Wintertime means citrus galore! Today I’m sharing a citrus recipe roundup featuring 8 delicious dishes created by registered dietitians.
Have you ever noticed that certain fruits and vegetables taste so much better at certain times of the year than others? (Hint hint, now’s the perfect time for a citrus recipe!) Or maybe more noticeable is the lower price tag in the grocery store. Being aware of what’s in season in your area can reduce your grocery bill and encourage you to try something new. The USDA puts out a short and general list of seasonal produce, but because regions vary greatly in their weather patterns, you will find more specific information by looking up your local farm bureau. Here in San Diego, we have moderate temperatures that allow for a longer-than-typical growing season for many fruits and veggies, though the drought is severely affecting our local farmers. This NPR article mentions that citrus and avocado farms have been suffering due to their high water needs, so we will likely see an increase in vineyards which require less water. Wine lovers, rejoice!

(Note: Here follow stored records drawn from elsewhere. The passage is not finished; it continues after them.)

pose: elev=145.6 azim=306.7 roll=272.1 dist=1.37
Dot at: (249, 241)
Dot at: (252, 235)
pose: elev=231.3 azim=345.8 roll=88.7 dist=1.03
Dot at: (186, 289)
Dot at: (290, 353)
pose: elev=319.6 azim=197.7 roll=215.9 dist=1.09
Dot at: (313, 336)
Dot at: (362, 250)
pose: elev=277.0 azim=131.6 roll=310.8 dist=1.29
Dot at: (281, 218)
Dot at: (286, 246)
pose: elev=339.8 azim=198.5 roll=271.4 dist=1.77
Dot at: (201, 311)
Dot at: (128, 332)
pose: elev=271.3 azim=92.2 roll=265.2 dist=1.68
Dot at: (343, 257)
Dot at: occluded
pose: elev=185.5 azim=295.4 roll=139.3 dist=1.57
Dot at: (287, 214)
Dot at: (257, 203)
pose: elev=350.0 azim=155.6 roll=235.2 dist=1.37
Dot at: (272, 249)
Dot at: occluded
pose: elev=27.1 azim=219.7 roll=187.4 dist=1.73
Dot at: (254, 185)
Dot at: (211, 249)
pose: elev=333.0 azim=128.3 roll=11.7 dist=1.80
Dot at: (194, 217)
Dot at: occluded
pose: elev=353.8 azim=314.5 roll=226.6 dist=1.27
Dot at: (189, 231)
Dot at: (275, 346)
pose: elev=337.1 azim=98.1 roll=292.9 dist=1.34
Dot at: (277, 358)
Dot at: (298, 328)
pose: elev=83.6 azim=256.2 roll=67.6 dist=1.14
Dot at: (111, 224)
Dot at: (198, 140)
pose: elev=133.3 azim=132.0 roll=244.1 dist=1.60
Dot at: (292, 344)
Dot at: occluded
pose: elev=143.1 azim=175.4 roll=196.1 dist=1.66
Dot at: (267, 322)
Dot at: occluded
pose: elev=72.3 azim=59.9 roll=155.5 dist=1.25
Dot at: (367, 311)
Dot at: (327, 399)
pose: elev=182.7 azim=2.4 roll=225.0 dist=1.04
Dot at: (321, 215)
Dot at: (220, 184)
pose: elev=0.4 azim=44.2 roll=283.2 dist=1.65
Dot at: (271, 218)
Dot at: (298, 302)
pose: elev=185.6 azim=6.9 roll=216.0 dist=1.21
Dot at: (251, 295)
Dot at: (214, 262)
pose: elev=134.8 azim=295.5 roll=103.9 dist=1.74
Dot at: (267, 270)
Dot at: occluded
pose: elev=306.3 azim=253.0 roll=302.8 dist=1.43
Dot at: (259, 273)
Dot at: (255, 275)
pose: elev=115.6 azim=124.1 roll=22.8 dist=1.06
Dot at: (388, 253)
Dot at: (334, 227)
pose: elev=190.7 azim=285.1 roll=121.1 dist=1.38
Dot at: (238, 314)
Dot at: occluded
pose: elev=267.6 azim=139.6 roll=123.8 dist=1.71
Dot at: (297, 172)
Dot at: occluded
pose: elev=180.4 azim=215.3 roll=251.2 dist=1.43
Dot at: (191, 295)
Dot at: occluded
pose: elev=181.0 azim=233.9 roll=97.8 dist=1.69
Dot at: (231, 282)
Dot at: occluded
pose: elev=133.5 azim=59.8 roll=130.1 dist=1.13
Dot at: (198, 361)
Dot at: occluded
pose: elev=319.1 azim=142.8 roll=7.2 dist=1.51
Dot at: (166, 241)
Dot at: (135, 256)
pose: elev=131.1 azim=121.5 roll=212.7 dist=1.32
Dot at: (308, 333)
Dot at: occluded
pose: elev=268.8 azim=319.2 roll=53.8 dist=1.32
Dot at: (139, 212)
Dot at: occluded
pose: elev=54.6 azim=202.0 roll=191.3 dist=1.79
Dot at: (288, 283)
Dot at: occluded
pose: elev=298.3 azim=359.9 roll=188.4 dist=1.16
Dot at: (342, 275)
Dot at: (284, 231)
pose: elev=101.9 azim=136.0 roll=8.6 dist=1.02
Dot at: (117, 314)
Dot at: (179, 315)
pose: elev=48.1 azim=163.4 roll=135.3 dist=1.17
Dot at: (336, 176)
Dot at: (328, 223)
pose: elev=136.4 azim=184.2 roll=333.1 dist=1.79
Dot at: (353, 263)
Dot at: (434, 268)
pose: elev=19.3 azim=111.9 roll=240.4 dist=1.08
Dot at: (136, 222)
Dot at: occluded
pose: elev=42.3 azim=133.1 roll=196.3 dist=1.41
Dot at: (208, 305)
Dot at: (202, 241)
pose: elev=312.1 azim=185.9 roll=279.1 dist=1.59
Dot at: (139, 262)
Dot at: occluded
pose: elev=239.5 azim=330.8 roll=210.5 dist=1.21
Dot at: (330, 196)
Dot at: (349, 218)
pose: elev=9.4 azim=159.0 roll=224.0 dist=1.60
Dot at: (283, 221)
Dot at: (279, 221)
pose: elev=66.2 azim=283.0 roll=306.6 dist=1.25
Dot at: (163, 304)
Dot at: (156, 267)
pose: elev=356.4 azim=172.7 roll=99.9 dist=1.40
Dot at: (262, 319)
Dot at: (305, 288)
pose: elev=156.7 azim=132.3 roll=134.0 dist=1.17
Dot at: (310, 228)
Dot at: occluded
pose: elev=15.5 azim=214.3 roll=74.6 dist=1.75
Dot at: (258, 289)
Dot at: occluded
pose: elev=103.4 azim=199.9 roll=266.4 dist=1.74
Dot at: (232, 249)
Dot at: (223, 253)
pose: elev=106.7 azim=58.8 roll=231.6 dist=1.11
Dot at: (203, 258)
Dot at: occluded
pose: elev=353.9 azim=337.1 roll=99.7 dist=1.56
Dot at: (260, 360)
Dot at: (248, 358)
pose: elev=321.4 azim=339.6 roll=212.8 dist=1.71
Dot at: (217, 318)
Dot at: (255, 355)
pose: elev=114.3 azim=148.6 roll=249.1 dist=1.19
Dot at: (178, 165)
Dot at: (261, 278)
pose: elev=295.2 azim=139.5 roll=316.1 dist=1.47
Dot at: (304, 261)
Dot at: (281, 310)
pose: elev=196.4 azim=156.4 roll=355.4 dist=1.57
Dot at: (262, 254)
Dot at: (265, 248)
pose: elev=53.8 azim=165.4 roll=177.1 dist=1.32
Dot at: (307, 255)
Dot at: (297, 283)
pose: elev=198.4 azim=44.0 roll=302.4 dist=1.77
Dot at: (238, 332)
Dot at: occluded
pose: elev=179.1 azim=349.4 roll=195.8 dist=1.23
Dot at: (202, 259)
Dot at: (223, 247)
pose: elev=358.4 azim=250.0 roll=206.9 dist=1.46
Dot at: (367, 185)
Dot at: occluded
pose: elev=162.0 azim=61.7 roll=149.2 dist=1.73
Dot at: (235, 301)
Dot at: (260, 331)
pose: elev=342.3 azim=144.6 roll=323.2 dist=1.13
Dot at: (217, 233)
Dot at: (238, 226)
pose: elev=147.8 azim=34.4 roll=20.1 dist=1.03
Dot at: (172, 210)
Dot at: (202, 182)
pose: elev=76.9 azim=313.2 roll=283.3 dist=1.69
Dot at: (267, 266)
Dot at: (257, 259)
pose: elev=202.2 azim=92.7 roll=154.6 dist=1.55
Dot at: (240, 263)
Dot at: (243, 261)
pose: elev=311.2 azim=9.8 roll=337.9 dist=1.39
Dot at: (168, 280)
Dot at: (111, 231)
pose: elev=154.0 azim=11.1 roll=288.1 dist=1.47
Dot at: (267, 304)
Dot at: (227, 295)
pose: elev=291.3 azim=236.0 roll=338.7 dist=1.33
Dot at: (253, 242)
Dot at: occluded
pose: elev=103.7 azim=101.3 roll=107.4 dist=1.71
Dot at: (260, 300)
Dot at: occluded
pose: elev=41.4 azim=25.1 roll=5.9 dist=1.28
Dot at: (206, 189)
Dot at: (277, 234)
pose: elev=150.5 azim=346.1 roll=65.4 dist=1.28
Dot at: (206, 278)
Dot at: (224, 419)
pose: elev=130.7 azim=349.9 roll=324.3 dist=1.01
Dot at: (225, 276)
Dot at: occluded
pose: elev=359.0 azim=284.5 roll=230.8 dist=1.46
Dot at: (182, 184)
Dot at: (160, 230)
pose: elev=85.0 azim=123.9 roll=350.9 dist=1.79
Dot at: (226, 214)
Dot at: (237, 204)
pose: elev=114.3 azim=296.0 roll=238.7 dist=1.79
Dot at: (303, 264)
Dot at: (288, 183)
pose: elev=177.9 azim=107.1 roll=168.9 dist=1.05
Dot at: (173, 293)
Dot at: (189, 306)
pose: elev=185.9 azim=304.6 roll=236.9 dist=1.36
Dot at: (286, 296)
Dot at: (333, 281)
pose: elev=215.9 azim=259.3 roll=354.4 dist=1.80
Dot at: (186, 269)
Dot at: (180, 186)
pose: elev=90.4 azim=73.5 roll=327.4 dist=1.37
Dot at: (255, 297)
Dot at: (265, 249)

Despite the downturn of citrus farming, lemons, limes, oranges, clementines, and tangerines still appear to be plentiful. Determined to reduce waste and use what’s on hand, I reached out to some of my favorite recipe developers and registered dietitians to create this citrus recipe roundup. Some of my favorite ingredients are listed including ginger, avocado, capers and beets.
Before I let you loose to explore the recipes, here are a few citrus trivia facts.
- Citrus is high in vitamin C, which aids in the absorption of iron. If you have been told by your medical doctor to increase your iron intake, your body will better absorb iron when ingested at the same time as a food or beverage containing vitamin C. This is especially important for non-heme iron sources, which is the type of iron found in plants. If you have hereditary hemochromatosis, or any other iron-overload concerns, it would be important for you to avoid having vitamin C with iron-containing foods. Consult your physician for further information.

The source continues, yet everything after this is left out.